Answer
a. $f'(2)$ does not exist.
b. At $x=2$, $f(x)=0$ minimum.
c. Does not contradict the Extreme Value Theorem.
d. $f'(a)$ does not exist.
At $x=a$, $f(x)=0$ minimum.
Work Step by Step
a. Given the function $f(x)=(x-2)^{2/3}$, we can find its derivative as $f'(x)=\frac{2}{3}(x-2)^{-1/3}=\frac{2}{3\sqrt[3] {x-2}}$. As $f'(x)$ is undefined at $x=2$, $f'(2)$ does not exist.
b. The critical points can be found when $y'=0$ or undefined which happens only when $x=2$. The domain of the function is $(-\infty,\infty)$ and there are no endpoints. At $x=2$, $f(x)=(2-2)^{2/3}=0$ and we can identify this as a minimum (use local test points as necessary) as shown in the figure.
c. The result in part (b) does not contradict the Extreme Value Theorem which states that both a maximum and minimum exist at a closed interval. In this case the domain of the function is $(-\infty,\infty)$ -- the condition of a closed interval is not satisfied.
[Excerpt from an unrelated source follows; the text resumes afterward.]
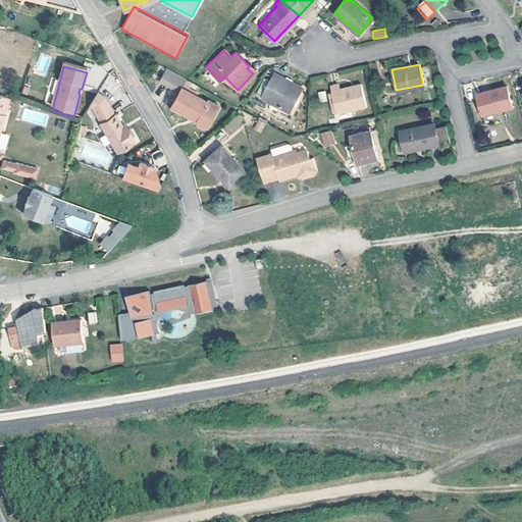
[(187,80),(165,68),(158,81),(180,92),(172,107),(199,121),(198,123),(204,127),(208,126),(218,108),(183,90),(187,80)]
d. For a function $f(x)=(x-a)^{2/3}$, we can find its derivative as $f'(x)=\frac{2}{3}(x-a)^{-1/3}=\frac{2}{3\sqrt[3] {x-a}}$. As $f'(x)$ is undefined at $x=a$, $f'(a)$ does not exist.
The critical points can be found when $y'=0$ or undefined which happens only when $x=a$. The domain of the function is $(-\infty,\infty)$ and there are no endpoints. At $x=a$, $f(x)=(a-a)^{2/3}=0$ and we can identify this as a minimum ($f(x)\gt0$ everywhere else).